SDP Data Product API Overview
This API is used to provide a list of SDP data products (files) that are hosted at a configurable storage location <PERSISTANT_STORAGE_PATH>.
Deployment
Local Deployment
Tooling Pre-requisites Below are some tools that will be required to work with the data product API:
Python 3.10 or later versions: Install page URL: https://www.python.org/downloads/
Poetry 1.2 or later versions: Install page URL: https://python-poetry.org/docs/#installation
GNU make 4.2 or later versions: Install page URL: https://www.gnu.org/software/make/
Elasticsearch 8.6.0 or later versions: (optional)
Installation
Clone the repository and its submodules:
git clone git@gitlab.com:ska-telescope/sdp/ska-sdp-dataproduct-api.git
git submodule update --init --recursive
Running the application
Configure the environmental variables in the .evn file under the root folder according to your requirements and environment. The default values are:
REACT_APP_SKA_SDP_DATA_PRODUCT_DASHBOARD_URL=http://localhost
REACT_APP_SKA_SDP_DATA_PRODUCT_DASHBOARD_PORT=8100
PERSISTANT_STORAGE_PATH=./tests/test_files/product
METADATA_FILE_NAME=ska-data-product.yaml
METADATA_ES_SCHEMA_FILE=./src/ska_sdp_dataproduct_api/elasticsearch/data_product_metadata_schema.json
METADATA_JSON_SCHEMA_FILE=./src/ska_sdp_dataproduct_api/core/data_product_metadata_json_schema.json
ES_HOST=http://localhost:9200
STREAM_CHUNK_SIZE=65536
To run the application directly on your host machine:
cd ska-sdp-dataproduct-api
poetry shell
poetry install
uvicorn src.ska_sdp_dataproduct_api.main:app --reload
To run the application inside a docker container on your host machine:
NOTE: When running the application in a docker container, the <PERSISTANT_STORAGE_PATH> needs to be accessible from within the container. You can mount the test folder into this location as done below:
docker build -t ska-sdp-dataproduct-api .

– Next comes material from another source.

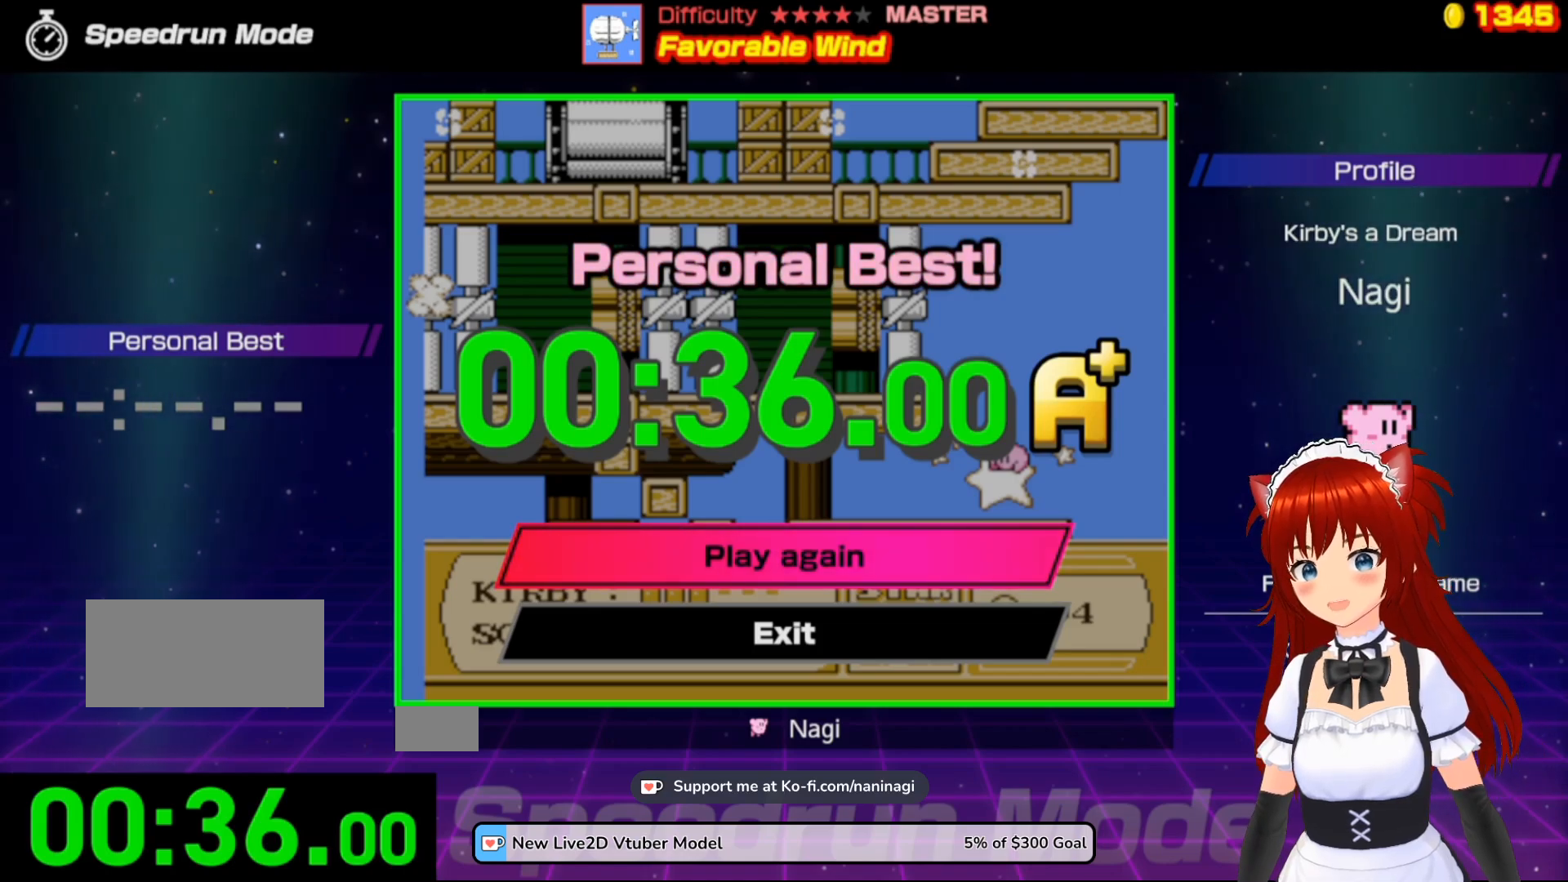
{"buttons": [], "events": []}
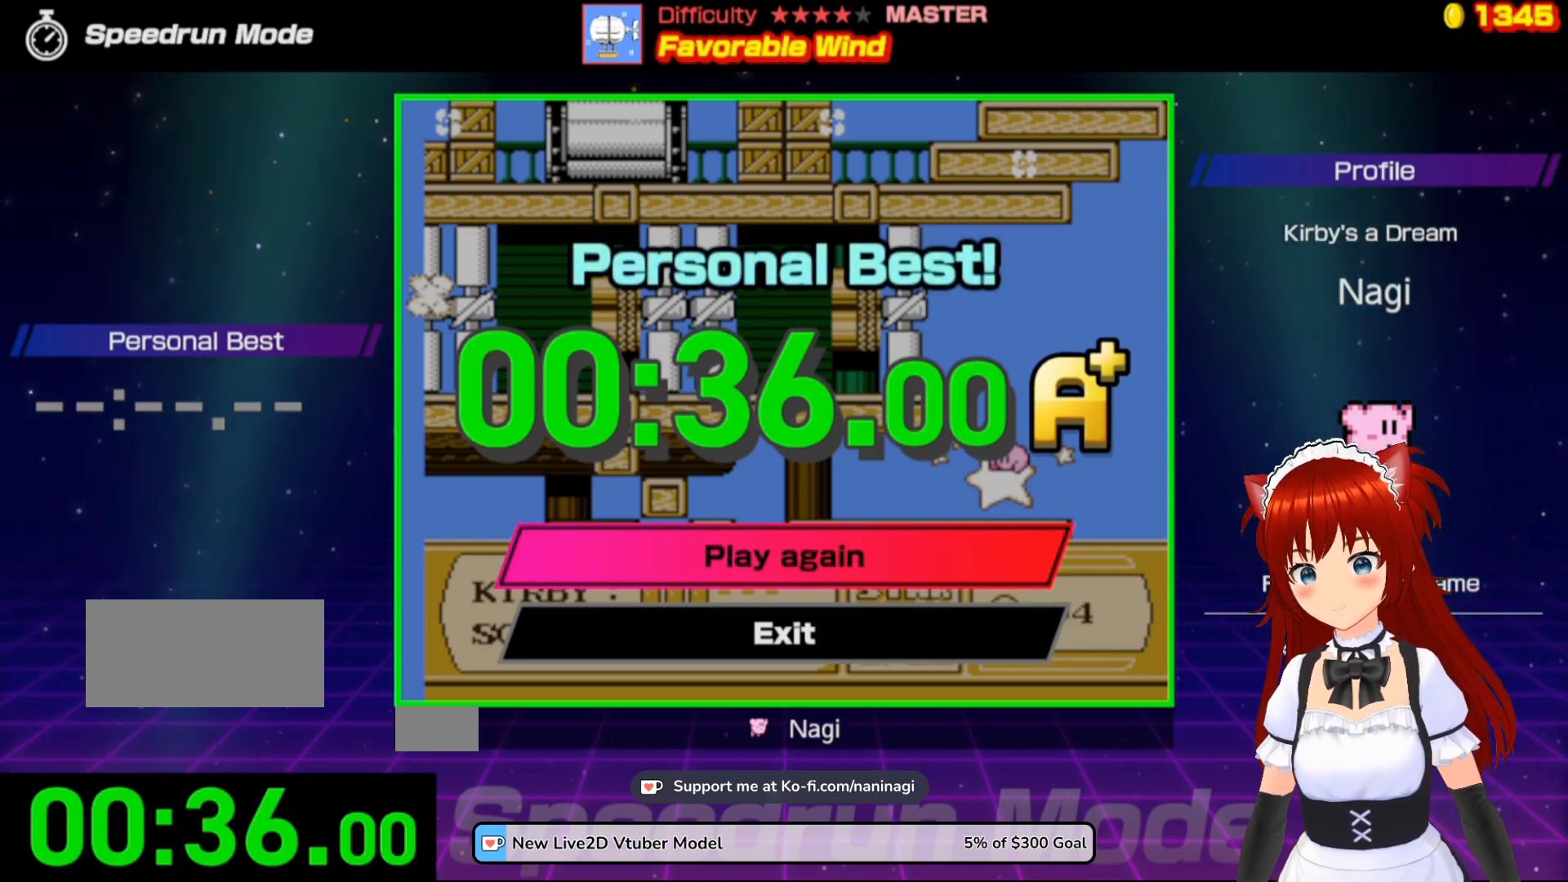
{"buttons": [], "events": []}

docker run -p 8000:8000 -v <YOUR_PROJECT_DIR>/ska-sdp-dataproduct-api/tests:/usr/src/ska_sdp_dataproduct_api/tests ska-sdp-dataproduct-api
Uvicorn will then be running on http://127.0.0.1:8000
Kubernetes Deployment
The SDP Data Product API is deployed as part of the helm chart of the SDP Data Product Dashboard. In the Kubernetes deployment, the environmental variables are updated from the values files of the deployment and not the .env file in the project. Please see the documentation in the SDP Data Product Dashboard documentation for more information.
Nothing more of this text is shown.